-------- Given data --------

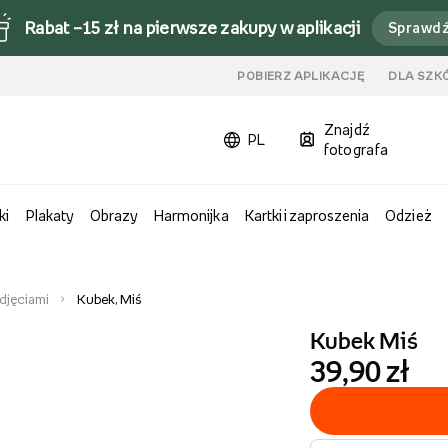
Rabat –15 zł na pierwsze zakupy w aplikacji
Sprawd
u
POBIERZ APLIKACJĘ
DLA SZK
Znajdź
PL
fotografa
ki
Plakaty
Obrazy
Harmonijka
Kartki i zaproszenia
Odzież
zdjęciami
Kubek, Miś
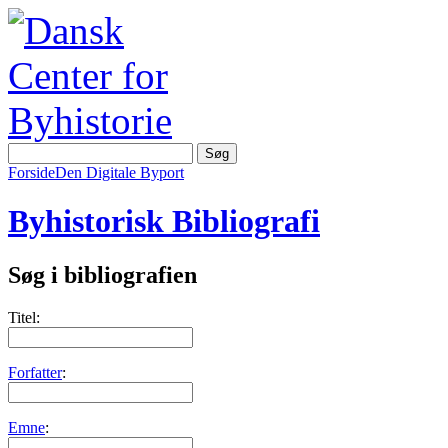
Forside
Den Digitale Byport
Byhistorisk Bibliografi
Søg i bibliografien
Titel:
Forfatter
:
Emne
:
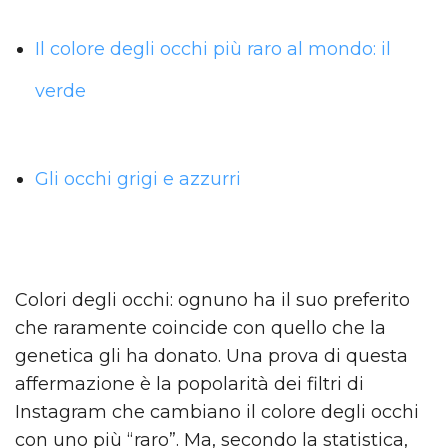
Il colore degli occhi più raro al mondo: il
verde
Gli occhi grigi e azzurri
Colori degli occhi: ognuno ha il suo preferito
che raramente coincide con quello che la
genetica gli ha donato. Una prova di questa
affermazione è la popolarità dei filtri di
Instagram che cambiano il colore degli occhi
con uno più “raro”. Ma, secondo la statistica,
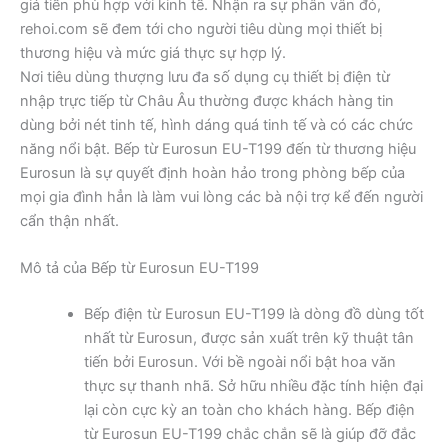
giá tiền phù hợp với kinh tế. Nhận ra sự phân vân đó,
rehoi.com sẽ đem tới cho người tiêu dùng mọi thiết bị
thương hiệu và mức giá thực sự hợp lý.
Nơi tiêu dùng thượng lưu đa số dụng cụ thiết bị điện từ
nhập trực tiếp từ Châu Âu thường được khách hàng tin
dùng bởi nét tinh tế, hình dáng quá tinh tế và có các chức
năng nổi bật. Bếp từ Eurosun EU-T199 đến từ thương hiệu
Eurosun là sự quyết định hoàn hảo trong phòng bếp của
mọi gia đình hẳn là làm vui lòng các bà nội trợ kể đến người
cẩn thận nhất.
Mô tả của Bếp từ Eurosun EU-T199
Bếp điện từ Eurosun EU-T199 là dòng đồ dùng tốt
nhất từ Eurosun, được sản xuất trên kỹ thuật tân
tiến bởi Eurosun. Với bề ngoài nổi bật hoa văn
thực sự thanh nhã. Sở hữu nhiều đặc tính hiện đại
lại còn cực kỳ an toàn cho khách hàng. Bếp điện
từ Eurosun EU-T199 chắc chắn sẽ là giúp đỡ đắc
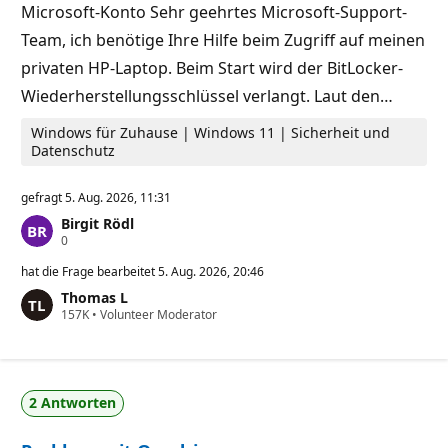
Microsoft-Konto Sehr geehrtes Microsoft-Support-
i
n
t
k
Team, ich benötige Ihre Hilfe beim Zugriff auf meinen
s
t
p
e
privaten HP-Laptop. Beim Start wird der BitLocker-
u
n
Wiederherstellungsschlüssel verlangt. Laut den…
k
t
e
Windows für Zuhause | Windows 11 | Sicherheit und
Datenschutz
gefragt
5. Aug. 2026, 11:31
Birgit Rödl
Z
0
u
v
hat die Frage bearbeitet
5. Aug. 2026, 20:46
e
Thomas L
r
Z
157K
l
•
Volunteer Moderator
u
ä
v
s
e
s
r
i
l
g
2 Antworten
ä
k
s
e
s
i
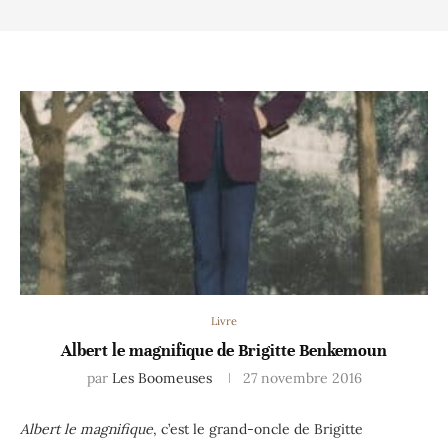
Livre
Albert le magnifique de Brigitte Benkemoun
par
Les Boomeuses
27 novembre 2016
Albert le magnifique
, c’est le grand-oncle de Brigitte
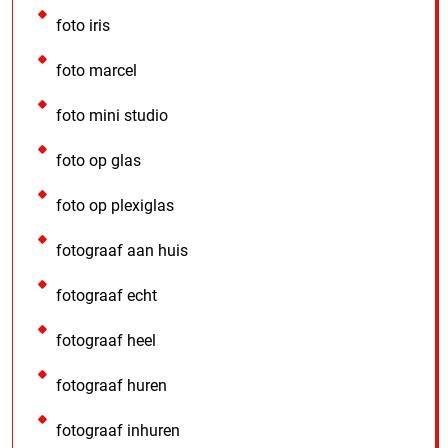
foto iris
foto marcel
foto mini studio
foto op glas
foto op plexiglas
fotograaf aan huis
fotograaf echt
fotograaf heel
fotograaf huren
fotograaf inhuren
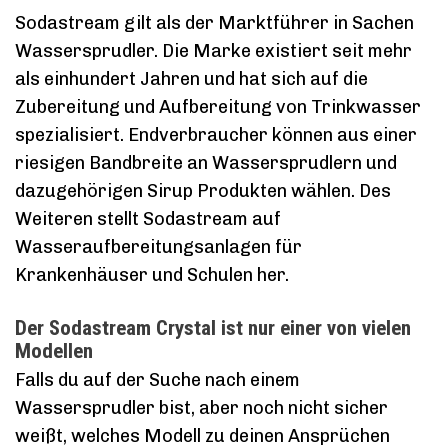
Sodastream gilt als der Marktführer in Sachen
Wassersprudler. Die Marke existiert seit mehr
als einhundert Jahren und hat sich auf die
Zubereitung und Aufbereitung von Trinkwasser
spezialisiert. Endverbraucher können aus einer
riesigen Bandbreite an Wassersprudlern und
dazugehörigen Sirup Produkten wählen. Des
Weiteren stellt Sodastream auf
Wasseraufbereitungsanlagen für
Krankenhäuser und Schulen her.
Der Sodastream Crystal ist nur einer von vielen
Modellen
Falls du auf der Suche nach einem
Wassersprudler bist, aber noch nicht sicher
weißt, welches Modell zu deinen Ansprüchen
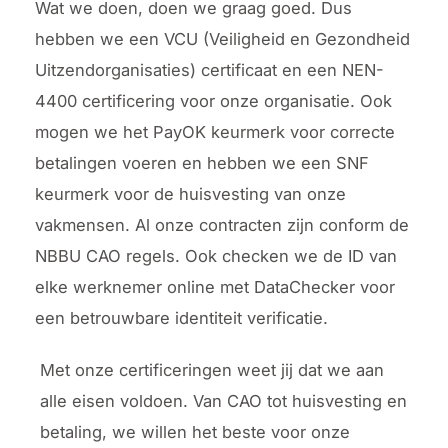
Wat we doen, doen we graag goed. Dus
hebben we een VCU (Veiligheid en Gezondheid
Uitzendorganisaties) certificaat en een NEN-
4400 certificering voor onze organisatie. Ook
mogen we het PayOK keurmerk voor correcte
betalingen voeren en hebben we een SNF
keurmerk voor de huisvesting van onze
vakmensen. Al onze contracten zijn conform de
NBBU CAO regels. Ook checken we de ID van
elke werknemer online met DataChecker voor
een betrouwbare identiteit verificatie.
Met onze certificeringen weet jij dat we aan
alle eisen voldoen. Van CAO tot huisvesting en
betaling, we willen het beste voor onze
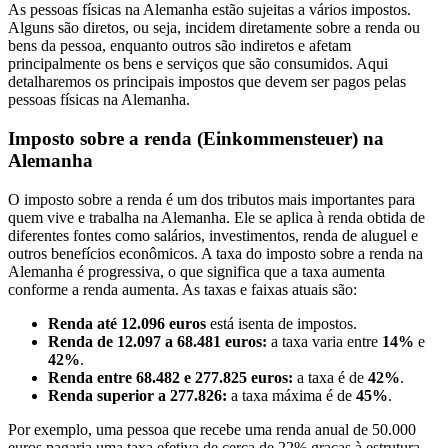
As pessoas físicas na Alemanha estão sujeitas a vários impostos.
Alguns são diretos, ou seja, incidem diretamente sobre a renda ou
bens da pessoa, enquanto outros são indiretos e afetam
principalmente os bens e serviços que são consumidos. Aqui
detalharemos os principais impostos que devem ser pagos pelas
pessoas físicas na Alemanha.
Imposto sobre a renda (Einkommensteuer) na
Alemanha
O imposto sobre a renda é um dos tributos mais importantes para
quem vive e trabalha na Alemanha. Ele se aplica à renda obtida de
diferentes fontes como salários, investimentos, renda de aluguel e
outros benefícios econômicos. A taxa do imposto sobre a renda na
Alemanha é progressiva, o que significa que a taxa aumenta
conforme a renda aumenta. As taxas e faixas atuais são:
Renda até 12.096 euros
está isenta de impostos.
Renda de 12.097 a 68.481 euros:
a taxa varia entre
14%
e
42%
.
Renda entre 68.482 e 277.825 euros:
a taxa é de
42%
.
Renda superior a 277.826:
a taxa máxima é de
45%
.
Por exemplo, uma pessoa que recebe uma renda anual de 50.000
euros pagaria uma taxa efetiva de cerca de 22% graças à estrutura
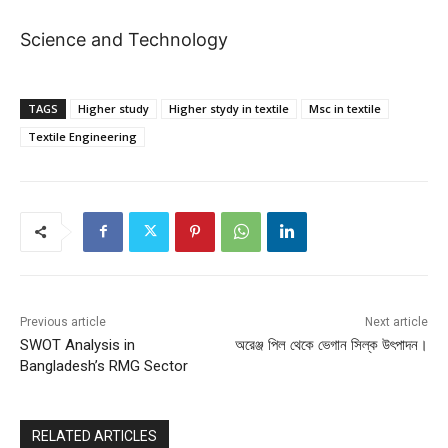
Science and Technology
TAGS
Higher study
Higher stydy in textile
Msc in textile
Textile Engineering
Previous article
Next article
SWOT Analysis in
অরেঞ্জ পিল থেকে ভেগান সিল্ক উৎপাদন।
Bangladesh’s RMG Sector
RELATED ARTICLES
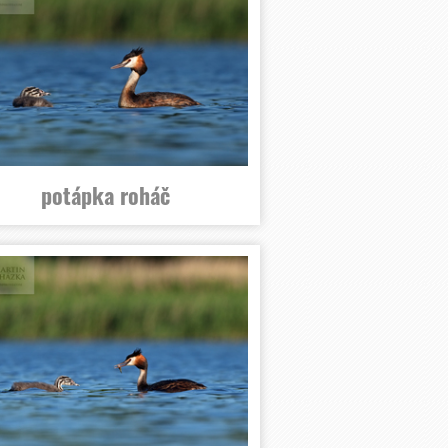
potápka roháč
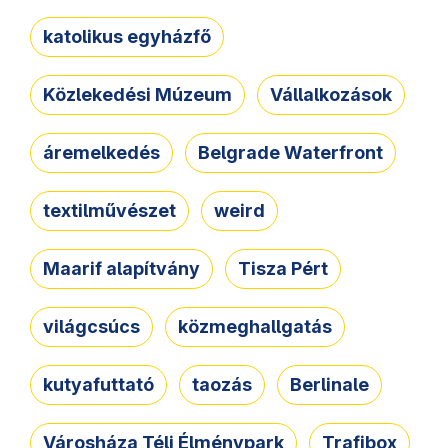
katolikus egyházfő
Közlekedési Múzeum
Vállalkozások
áremelkedés
Belgrade Waterfront
textilművészet
weird
Maarif alapítvány
Tisza Pért
világcsúcs
közmeghallgatás
kutyafuttató
taozás
Berlinale
Városháza Téli Élménypark
Trafibox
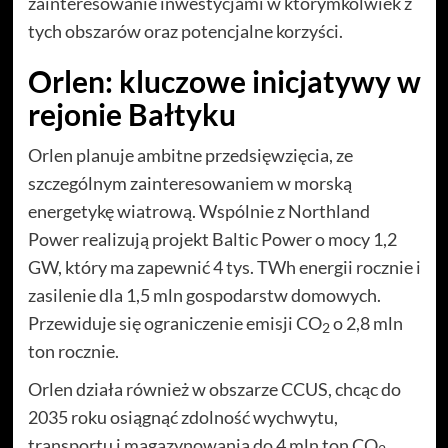
zainteresowanie inwestycjami w którymkolwiek z
tych obszarów oraz potencjalne korzyści.
Orlen: kluczowe inicjatywy w
rejonie Bałtyku
Orlen planuje ambitne przedsięwzięcia, ze
szczególnym zainteresowaniem w morską
energetykę wiatrową. Wspólnie z Northland
Power realizują projekt Baltic Power o mocy 1,2
GW, który ma zapewnić 4 tys. TWh energii rocznie i
zasilenie dla 1,5 mln gospodarstw domowych.
Przewiduje się ograniczenie emisji CO
o 2,8 mln
2
ton rocznie.
Orlen działa również w obszarze CCUS, chcąc do
2035 roku osiągnąć zdolność wychwytu,
transportu i magazynowania do 4 mln ton CO
.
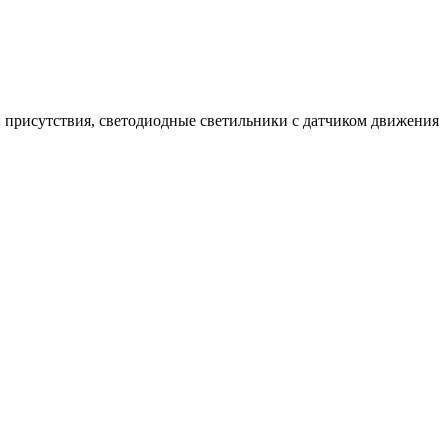
 присутствия, светодиодные светильники с датчиком движения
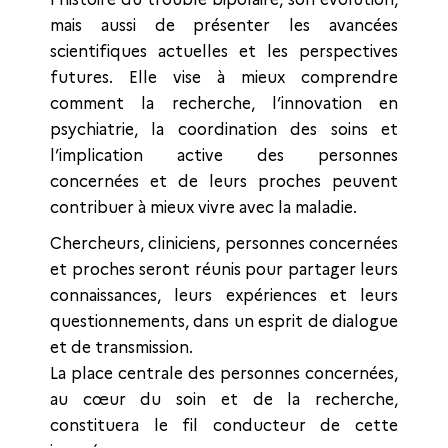
mais aussi de présenter les avancées
scientifiques actuelles et les perspectives
futures. Elle vise à mieux comprendre
comment la recherche, l’innovation en
psychiatrie, la coordination des soins et
l’implication active des personnes
concernées et de leurs proches peuvent
contribuer à mieux vivre avec la maladie.
Chercheurs, cliniciens, personnes concernées
et proches seront réunis pour partager leurs
connaissances, leurs expériences et leurs
questionnements, dans un esprit de dialogue
et de transmission.
La place centrale des personnes concernées,
au cœur du soin et de la recherche,
constituera le fil conducteur de cette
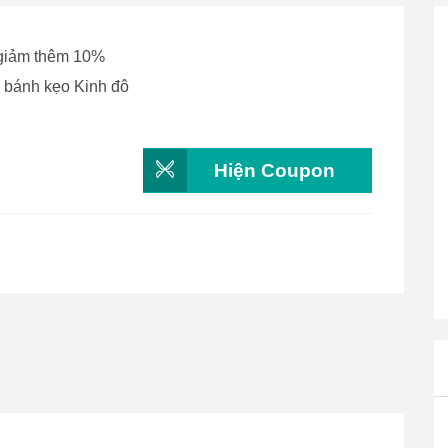
 giảm thêm 10%
 bánh kẹo Kinh đô
Hiện Coupon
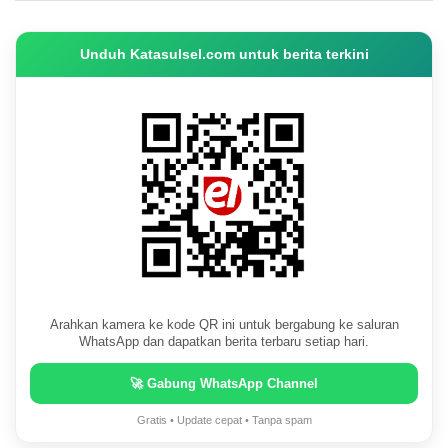
Unduh Katasulsel.com untuk berita terkini
Arahkan kamera ke kode QR ini untuk bergabung ke saluran
WhatsApp dan dapatkan berita terbaru setiap hari.
🚀 Gabung WhatsApp Channel
Gratis • Update cepat • Tanpa spam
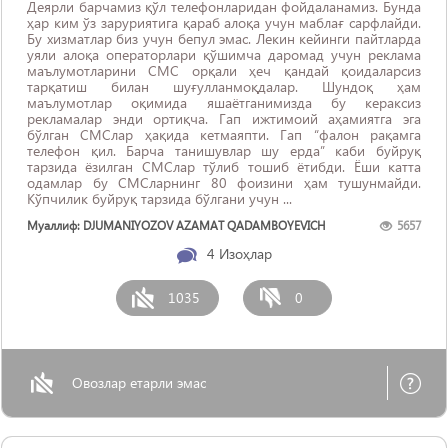
Деярли барчамиз қўл телефонларидан фойдаланамиз. Бунда
ҳар ким ўз заруриятига қараб алоқа учун маблағ сарфлайди.
Бу хизматлар биз учун бепул эмас. Лекин кейинги пайтларда
уяли алоқа операторлари қўшимча даромад учун реклама
маълумотларини СМС орқали ҳеч қандай қоидаларсиз
тарқатиш билан шуғулланмоқдалар. Шундоқ ҳам
маълумотлар оқимида яшаётганимизда бу кераксиз
рекламалар энди ортиқча. Гап ижтимоий аҳамиятга эга
бўлган СМСлар ҳақида кетмаяпти. Гап “фалон рақамга
телефон қил. Барча танишувлар шу ерда” каби буйруқ
тарзида ёзилган СМСлар тўлиб тошиб ётибди. Ёши катта
одамлар бу СМСларнинг 80 фоизини ҳам тушунмайди.
Кўпчилик буйруқ тарзида бўлгани учун ...
Муаллиф: DJUMANIYOZOV AZAMAT QADAMBOYEVICH
5657
4
Изоҳлар
1035
0
Овозлар етарли эмас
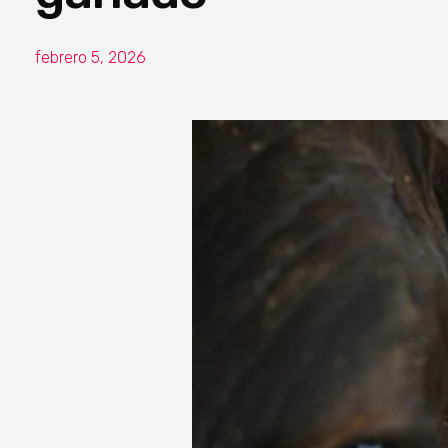
febrero 5, 2026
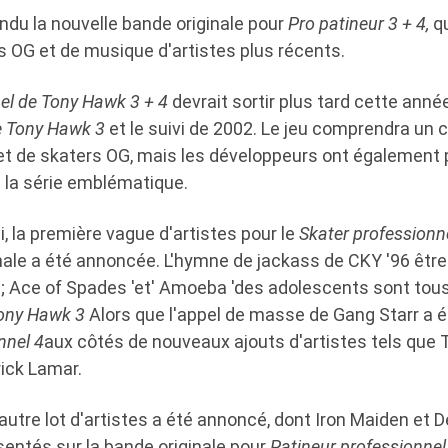
du la nouvelle bande originale pour
Pro patineur 3 + 4,
qu
OG et de musique d'artistes plus récents.
el de Tony Hawk 3 + 4
devrait sortir plus tard cette année
e Tony Hawk 3
et le suivi de 2002. Le jeu comprendra un 
 et de skaters OG, mais les développeurs ont également
 la série emblématique.
i, la première vague d'artistes pour le
Skater professionn
nale a été annoncée. L'hymne de jackass de CKY '96 êtr
 Ace of Spades 'et' Amoeba 'des adolescents sont tous 
Tony Hawk 3
Alors que l'appel de masse de Gang Starr a 
nnel 4
aux côtés de nouveaux ajouts d'artistes tels que T
rick Lamar.
autre lot d'artistes a été annoncé, dont Iron Maiden et De
sentés sur la bande originale pour
Patineur professionnel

--------

* What is needed *
Write out exactly the lines above between the one with "Vállalkozások" and the one with "szczególnym zainteresowaniem w morską", inclusive, with pictures left out.

* Output of the exercise *
Vállalkozások
áremelkedés
Belgrade Waterfront
textilművészet
weird
Maarif alapítvány
Tisza Pért
világcsúcs
közmeghallgatás
kutyafuttató
taozás
Berlinale
Városháza Téli Élménypark
Trafibox
zainteresowanie inwestycjami w którymkolwiek z
tych obszarów oraz potencjalne korzyści.
Orlen: kluczowe inicjatywy w
rejonie Bałtyku
Orlen planuje ambitne przedsięwzięcia, ze
szczególnym zainteresowaniem w morską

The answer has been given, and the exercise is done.